Peanut Butter - or a rag roll rug.
February 2, 2010
It was 50 degrees in my house this morning because my furnace kicked the bucket last night. I didn't worry too much, imagining I was back in New Zealand where it's as cold as that inside every day in Spring until you light a fire in the cast iron wood burner immediately in the morning, then every afternoon upon returning from work. I don't have a wood stove here. But I have a great HVAC guy, Ralph, who I left a key for on my way out.
Ralph called this afternoon and said some rodent chewed a hole in the vent press tubing down in the crawl space, leaking the pressure necessary to ignite the furnace, which, he said, was covered in mouse turds. Lovely.
So I bought a couple of mouse traps and some peanut butter tonight on the way home, snapped my fingers a couple of times til I got the hang of it, and finally got them situated in the horror of crawl space where the furnace, and apparently a mouse, lives.

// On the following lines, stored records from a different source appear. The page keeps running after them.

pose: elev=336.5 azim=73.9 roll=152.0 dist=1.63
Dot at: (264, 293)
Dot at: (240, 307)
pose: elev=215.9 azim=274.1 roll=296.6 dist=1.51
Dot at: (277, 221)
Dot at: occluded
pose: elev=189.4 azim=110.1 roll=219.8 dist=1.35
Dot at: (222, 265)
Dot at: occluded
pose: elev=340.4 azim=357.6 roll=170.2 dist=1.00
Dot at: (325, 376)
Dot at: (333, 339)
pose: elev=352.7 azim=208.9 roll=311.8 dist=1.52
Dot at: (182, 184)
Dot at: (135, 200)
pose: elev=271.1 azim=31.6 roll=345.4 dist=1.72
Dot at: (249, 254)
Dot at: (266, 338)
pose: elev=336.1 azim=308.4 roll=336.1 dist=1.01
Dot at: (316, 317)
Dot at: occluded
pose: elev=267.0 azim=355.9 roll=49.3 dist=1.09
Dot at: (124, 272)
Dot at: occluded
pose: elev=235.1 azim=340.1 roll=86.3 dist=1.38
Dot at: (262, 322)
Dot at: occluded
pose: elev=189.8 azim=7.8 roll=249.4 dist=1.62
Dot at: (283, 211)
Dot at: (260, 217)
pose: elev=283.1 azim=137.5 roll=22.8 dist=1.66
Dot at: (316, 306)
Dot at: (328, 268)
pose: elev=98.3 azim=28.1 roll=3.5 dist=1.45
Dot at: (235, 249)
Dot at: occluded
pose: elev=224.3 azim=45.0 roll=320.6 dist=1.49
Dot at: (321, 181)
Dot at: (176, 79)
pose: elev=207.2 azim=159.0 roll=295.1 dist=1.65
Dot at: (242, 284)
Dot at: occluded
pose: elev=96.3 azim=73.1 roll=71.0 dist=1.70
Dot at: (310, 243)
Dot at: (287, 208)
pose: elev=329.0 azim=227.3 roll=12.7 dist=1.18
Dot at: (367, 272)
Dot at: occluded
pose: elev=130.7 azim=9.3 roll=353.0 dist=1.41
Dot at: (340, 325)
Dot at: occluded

This all reminds me of the only other mouse I've encountered inside a house (unless you count the assortment of live voles, mice, birds and chipmunks my cat used to bring in the dog door, which forced me to seal it off, which devastated Hero the Wonder Dog). When I was 13 years old, my mom and I lived in a tiny little house on Pikes Peak Street in El Paso, Texas. We had one of those old braided rag-roll rugs wedged into the postage stamp sized third bedroom that served as a den. One day I saw something small move very fast from the corner of my eye. I crept to the edge of the room with a Reader's Digest in my hand, to hurl I guess, but didn't find anything - these were the days before I moved to the South and was introduced to the fear of roaches, fortunately. I lifted the rug a couple of feet back....still nothing. So I dropped it and carried on with the day.
A year or so later I was rolling up the rug - we were moving again, something I thought everyone did once a year - and there beneath it, towards the center of the floor, was a completely flat mouse. I knew immediately what I'd seen the year before. I scraped it up with a spatula and examined it for a long time. It was so perfectly preserved, mummified really. It reminded me of bear rugs laid out before fireplaces in gauche great rooms. Only smaller, and crispy.
I don't know which is a worse fate: peanut butter mouse trap, or rag-roll rug - a question we will all ponder at some point I'd guess. Rag-roll, with all the smothering, appeals less. Right away is better. Isn't it?
I may not sleep well tonight, anticipating the awful snap and squeal under the floor, but I'll be warm, thanks to Ralph, without a necessary Spring fire - which I sort of miss. Sort of.